Arcandra Tahar dan Undang-Undang Kewarganegaraan

Bagikan/Suka/Tweet:

Tomi Lebang

Di ruang makan resepsi pernikahan putra seorang kawan di Balai Sudirman, Jakarta, semalam (14/8/2016), perbincangan tak jauh-jauh dari ihwal status Kewarganegaraan Menteri ESDM Arcandra Tahar.

Duduk di sebelah kanan saya adalah Dirjen Imigrasi, Ronny F Sompie dan pendahulunya, Bambang Irawan. Di sebelah kiri saya mantan Menteri Hukum Hamid Awaludin dan Hakim Mahkamah Konstitusi Wahiduddin Adams.

Hamid Awaludin-lah yang menandatangani Undang-Undang Kewarganegaraan di tahun 2006. UU ini diilhami oleh pengalaman para juara bulutangkis Indonesia yang sudah dielu-elukan sebagai pahlawan olahraga yang mengharumkan nama bangsa tapi pengajuan status kewarganegaraannya ditolak tanpa alasan yang jelas.

Pahlawan bulutangkis seperti Ivanna Lie dan Hendrawan, mengalaminya — dan meraih simpati sang menteri. Satu nama legenda lain korban dari carut-marut aturan kewarganegaraan kita saat itu adalah pelatih bertangan dingin kelahiran Lampung, Tong Sin Fu — yang akhirnya kembali ke Cina dan melahirkan para jawara badminton seperti Lin Dan.

_DATA YANG DIBERIKAN_.
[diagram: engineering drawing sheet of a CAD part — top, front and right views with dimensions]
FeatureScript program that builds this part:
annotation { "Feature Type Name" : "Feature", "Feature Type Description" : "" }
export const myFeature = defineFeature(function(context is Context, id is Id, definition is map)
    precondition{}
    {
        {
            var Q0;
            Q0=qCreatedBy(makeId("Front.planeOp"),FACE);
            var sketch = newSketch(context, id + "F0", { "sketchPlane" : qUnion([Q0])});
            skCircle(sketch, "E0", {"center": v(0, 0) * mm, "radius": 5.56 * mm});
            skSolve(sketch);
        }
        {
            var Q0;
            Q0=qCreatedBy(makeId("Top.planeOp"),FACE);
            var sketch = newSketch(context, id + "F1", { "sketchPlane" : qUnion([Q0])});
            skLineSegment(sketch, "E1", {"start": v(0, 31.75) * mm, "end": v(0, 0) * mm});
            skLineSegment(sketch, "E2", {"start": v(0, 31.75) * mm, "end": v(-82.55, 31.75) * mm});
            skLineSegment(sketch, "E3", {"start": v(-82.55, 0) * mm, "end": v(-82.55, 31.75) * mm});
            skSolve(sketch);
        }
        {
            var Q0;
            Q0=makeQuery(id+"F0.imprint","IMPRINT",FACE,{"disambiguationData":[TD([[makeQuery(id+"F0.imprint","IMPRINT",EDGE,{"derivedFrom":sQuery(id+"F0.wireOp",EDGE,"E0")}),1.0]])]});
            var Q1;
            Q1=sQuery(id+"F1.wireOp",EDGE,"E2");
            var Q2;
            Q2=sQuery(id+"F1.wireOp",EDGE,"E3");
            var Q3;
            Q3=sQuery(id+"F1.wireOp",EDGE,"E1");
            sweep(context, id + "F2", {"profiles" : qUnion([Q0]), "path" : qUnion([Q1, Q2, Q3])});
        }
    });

_TUGAS_.
(a) Menurut teks bacaan tentang Arcandra Tahar, siapa yang menandatangani Undang-Undang Kewarganegaraan pada tahun 2006?
(b) Perbarui bagian teks bacaan mulai dari "Arcandra Tahar dan" hingga "Konstitusi Wahiduddin Adams." dengan mengganti "Balai Sudirman" menjadi "Gedung Sudirman".
(c) Ubah paragraf dalam teks bacaan yang diawali "Hamid Awaludin-lah yang menandatangani" menjadi daftar butir dengan tetap mempertahankan fakta utamanya.

_JAWABAN_.
(a) Hamid Awaludin.

(b)
Arcandra Tahar dan Undang-Undang Kewarganegaraan

Bagikan/Suka/Tweet:

Tomi Lebang

Di ruang makan resepsi pernikahan putra seorang kawan di Gedung Sudirman, Jakarta, semalam (14/8/2016), perbincangan tak jauh-jauh dari ihwal status Kewarganegaraan Menteri ESDM Arcandra Tahar.

Duduk di sebelah kanan saya adalah Dirjen Imigrasi, Ronny F Sompie dan pendahulunya, Bambang Irawan. Di sebelah kiri saya mantan Menteri Hukum Hamid Awaludin dan Hakim Mahkamah Konstitusi Wahiduddin Adams.

(c)
- Hamid Awaludin menandatangani Undang-Undang Kewarganegaraan pada tahun 2006.
- UU ini diilhami oleh pengalaman para juara bulutangkis Indonesia yang dielu-elukan sebagai pahlawan olahraga pengharum nama bangsa.
- Pengajuan status kewarganegaraan para juara tersebut ditolak tanpa alasan yang jelas.